The Farm on Oak Creek

“Barn” Cats

catsBefore I go into my rant about my cats…what an amazing storm this morning! At 4:00 AM I woke up to what I was sure was the sound of gravel pouring down the hillside behind my house. This is certainly possible, given my hillsides and the way the road is situated. In fact, there have been times when I’ve seen water and debris cataracting–sorry, turning nouns into verbs is one of my worst habits; it’s probably better to say “tumbling”–down the stairway that leads from my pump house to the ditch. In fact, it turned out not to be rain or gravel but the strange quality of the thunder with this storm. As I lay in bed listening I grew more and more convinced that there was some guy in the field shaking a big metal sheet. Not that I’m complaining. The more rain, the merrier! Anyway, onto the cats.

I have eight cats. All but one of them was intended to be a barn cat. You know, a working cat. One that lives in the barn, eats mice and rats and doesn’t want to sleep on my bed with me. Of the eight felines that inhabit this property, not one of them can actually be called a “Barn Cat”. That’s because all of them would really rather sleep on my bed. I don’t let them. If I did, I’d have to sleep somewhere else and give them the bed. I suspect that’s their ultimate aim and I’m not giving in.

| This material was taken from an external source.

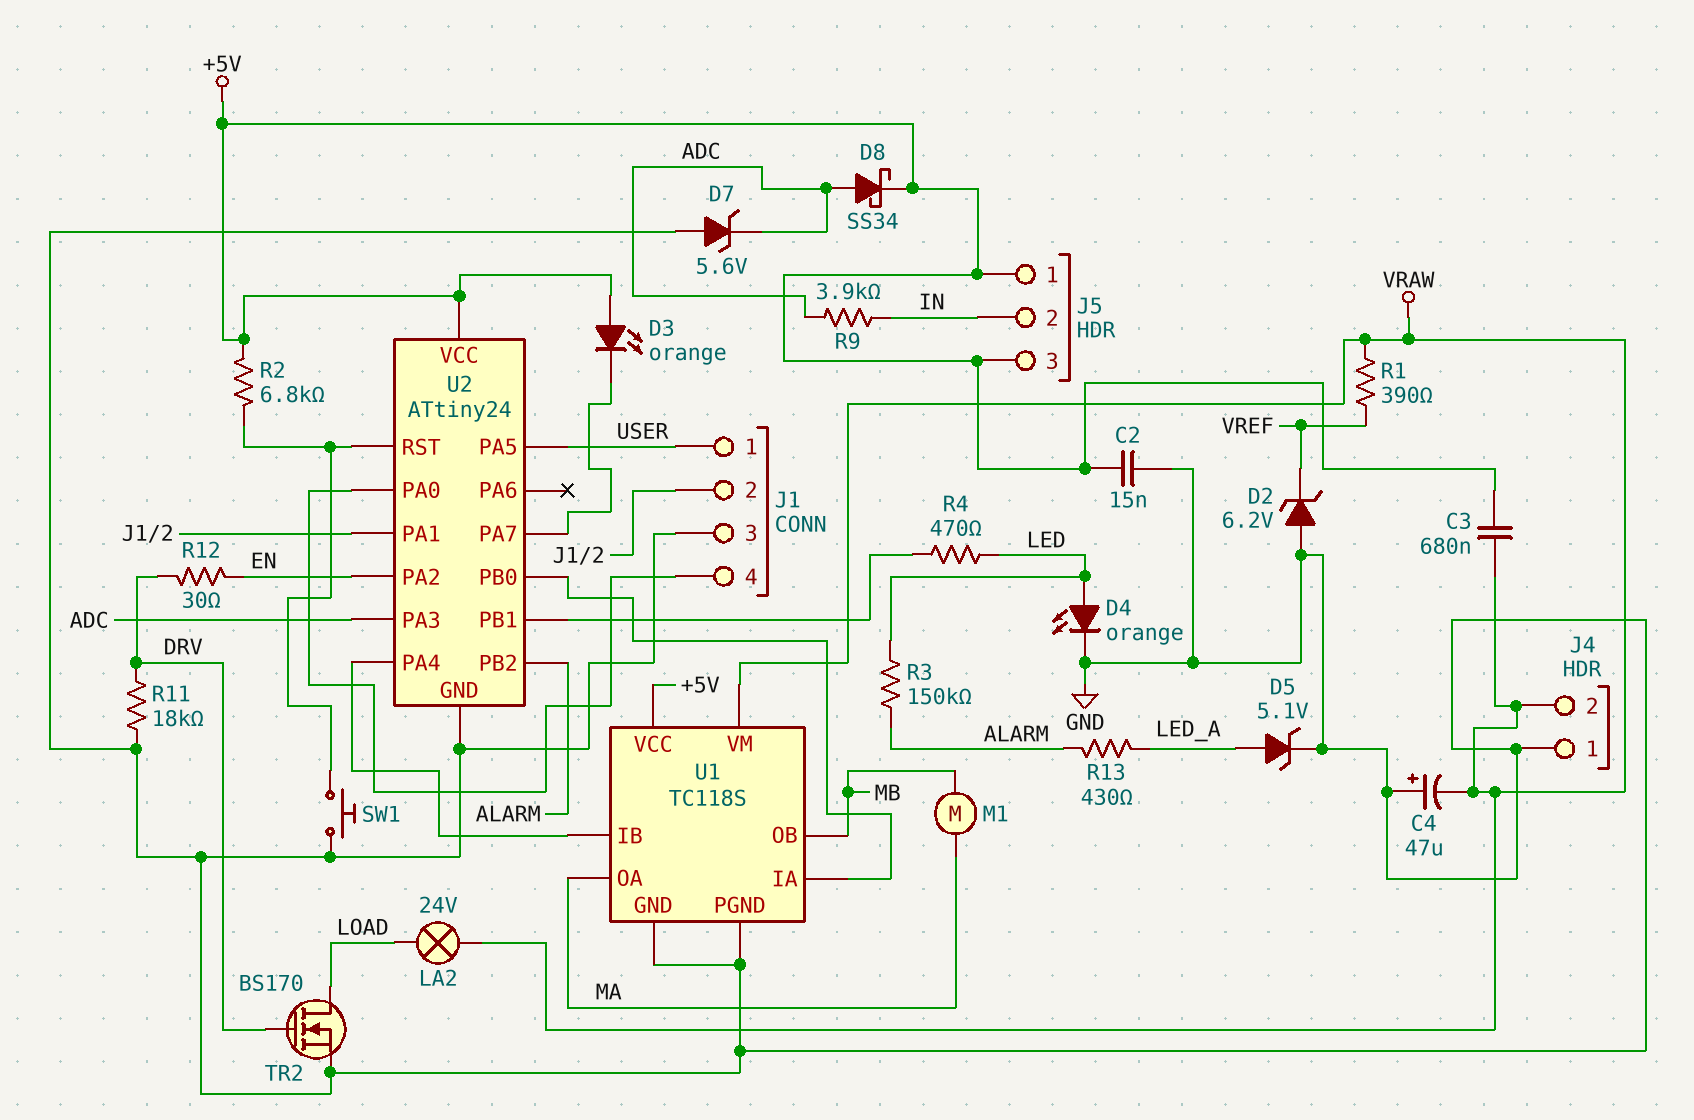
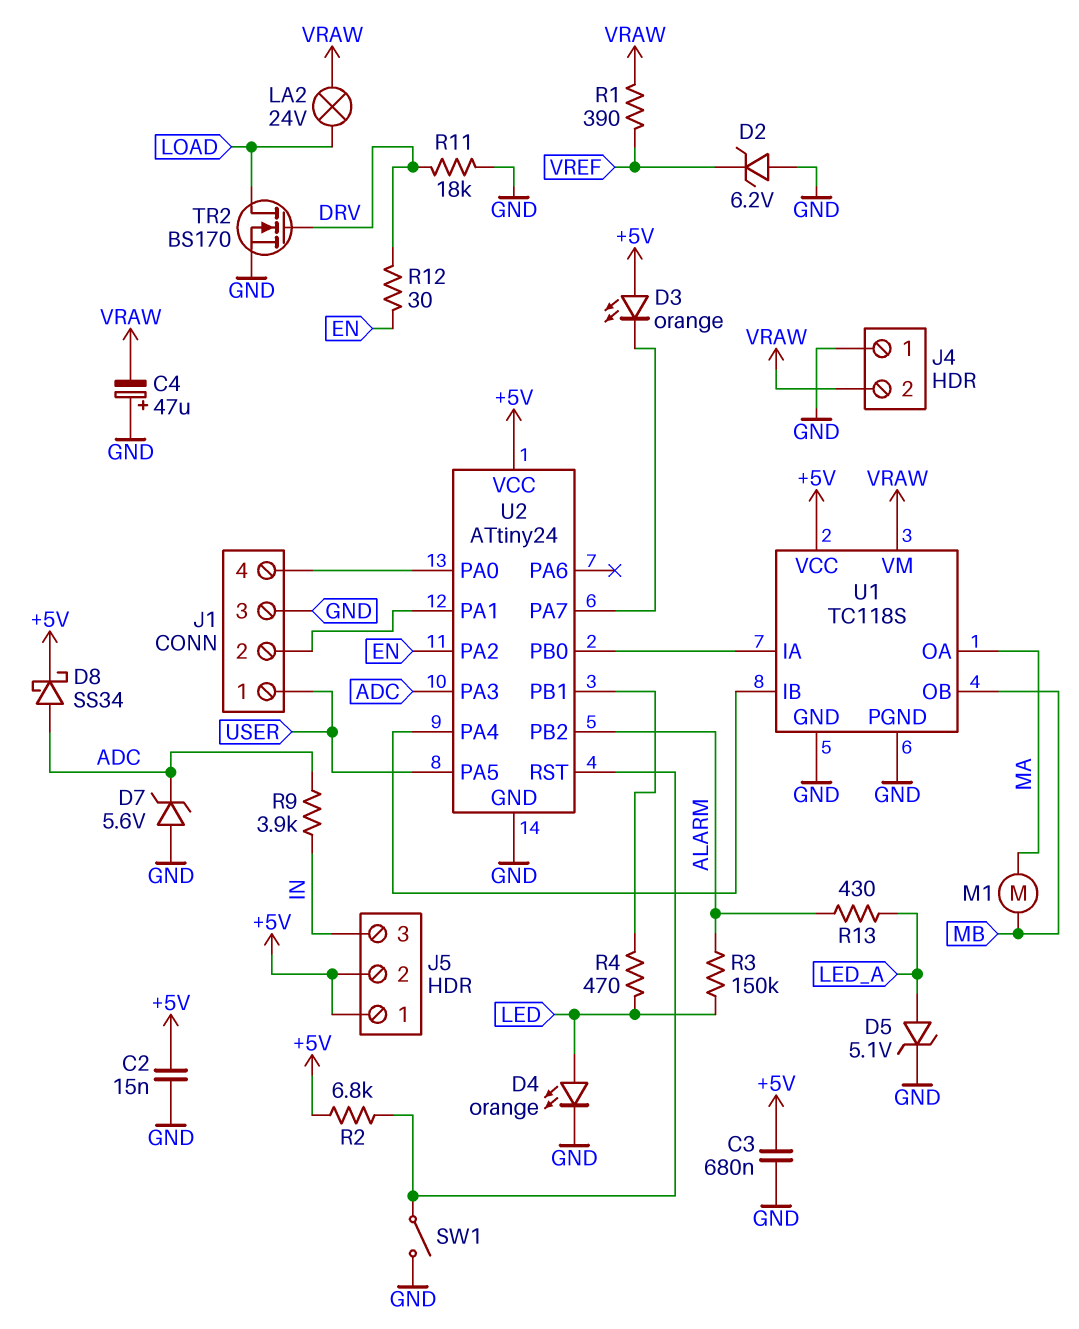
C3: 680nF (+5V, VRAW) -> 680nF (+5V, GND)
J5 pin 2: IN -> +5V
J5 pin 3: +5V -> IN
SW1: button (GND, U2/RST) -> switch (GND, U2/RST)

Let me start by saying I’ve always been a cat person and all of my cats are rescues. At the core of my being I’m a crazy cat lady. This is why I have so much trouble understanding Moosie’s messages to me, information a born dog person would immediately understand. I’m trying to communicate in a language I don’t naturally speak, one I’m only learning late in life and my¬† accent is really horrible.

I think it’s required of writers to be cat people, part of the job description. Dogs and anything that isn’t writing or reading are very “Yang” (outward and energetic) while cats and writing are very “Yin” (inward and passive). In one of my previous lives (one of the three before the dastard) the cats that came into my life were given names beginning with the letter “W”. This went on for quite a while, starting with Wilson in 1983 (I should have listened to him when he clearly told me he didn’t want the dastard in our lives) and working through to the last of them, Waku Oni, who appeared in 2013.

Waku whosits? Back in the 90s I lived in Japan for half a year. After leaving my four cats–Watson, Wilfred, Wilhemina and Winston–in the US with my sisters, of course I found a tiny little calico kitten in the bike garage of my apartment building. She became Wazuka Oni, very bad Japanese for “Little Devil”. And she was just that, a tiny little she-devil with all the amazing intelligence you expect of Japanese Calico cats. Since the US and Japan have a very nice treaty, it was easy to bring Oni cat #1 home to the states, where she was incredibly disappointed to discover she had to share her house with other cats. It was a given that any future calico would have to be an Oni cat. I’m not sure what Waku means only that Japanese friends had named their son Waku Waku. No matter. Waku is living up to the Oni part of her name, terrorizing the other cats and the dogs by ambushing them whenever she can.

As for the rest of the felines who now share my life, since they were supposed to be barn cats I didn’t want to name them. To me, names equal pets, and these guys were supposed to be feral and uninterested in humans. Our only interaction was to be me putting out a bowl of kibble once a day. Instead, they got epithets. There’s Spots, Socks, Adventure Boy, Fuzzy, Shy Girl and Funny Face (who later became Fat Girl). Oh, and let’s not forget Useless. That’s the dark torty given to me by an acquaintance who swore she was a feral cat. Instead, she turned out to be former house cat with a love for sitting on my computer keyboard. Like Scarlett O’Hara, she swears she will never be hungry again! That doesn’t mean hunting for anything. That means staring at me until her food bowl is filled, even if she isn’t ready to eat yet.

For the record it turns out epithets also equals pets as you can see from the picture. At least all but Useless hunt. Two of the cats spend most of their time in the barn, Spots and Socks. That doesn’t mean they don’t want their lap time. Today, Socks is out and about, hunkered down in a dry place no doubt. That’s Spots dashing toward me, trying to convince me to stay and do that petting thing for a little longer.